In 2016, almost 40,000 people were removed from the UK or classified as “departing voluntarily,” after receiving threatening letters. Many more are detained at Britain’s airports and ferry terminals and sent to another country under the “deport first, appeal later” policy.

This is on top of the 3,500 adults, many with their children, languishing in Britain’s deportation centres, without trial and without any time limit to their incarceration. The United Nations condemned this system in 2015, noting that it had led to scores of cases of suicide or attempted suicide.

Figures also show that around 10,000 people are waiting for more than six months for a decision on their asylum claims and, because they are banned from work, are forced to live on an allowance of £37.75 a week.

Labour’s contradictory record

Labour leader Jeremy Corbyn called on May to repeal the 2014 Immigration Act, which imposed requirements on employers, landlords, employers, banks, educational institutions and the NHS to check people’s immigration status. He has the moral high ground for he was one of only six Labour MPs who voted against the Bill – now the Immigration Act 2014 – that opened the way to Windrush style harassment.

But Labour’s earlier disgraceful record on immigration keeps coming back to haunt the party.
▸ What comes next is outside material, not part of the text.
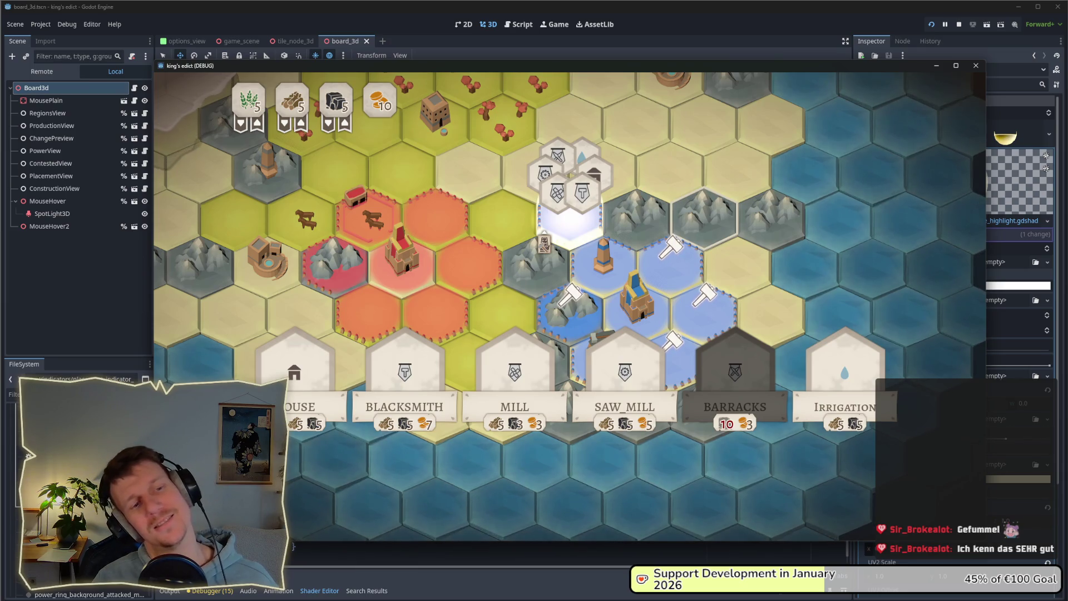
key(Escape)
It seems that Alan Johnson first applied the term “hostile environment” to immigration in a memo and speech when he was Home Secretary.

While the abuses visited on the Windrush generation have shone a light on the vicious racist policies of the Home Office and the state in general, we should not forget that after the Immigration Act of 1971 even more vicious restrictions and denials of citizenship rights was introduced which virtually stopped people coming from the Caribbean and Africa and placed severe restraints on people from South Asia too. Now with Brexit we face similar harassment of European workers who have settled here.

Labour under Jeremy Corbyn needs to make it absolutely clear that it will accord full British citizenship to the Windrush generation – indeed to all immigrants who have settled here or who want to live here permanently, paying taxes and contributing to the economic, social and cultural life of the country. Only this can put an end to Britain’s racist and inhumane immigration policy.

The deportations must cease and deportation centres should be closed down. Asylum seekers should receive leave to remain with full rights to social security, housing, healthcare and the right to work, whilst their claims are being considered. No more scapegoating of immigrants – the real enemy and source of austerity are the Tories and the capitalist class they represent.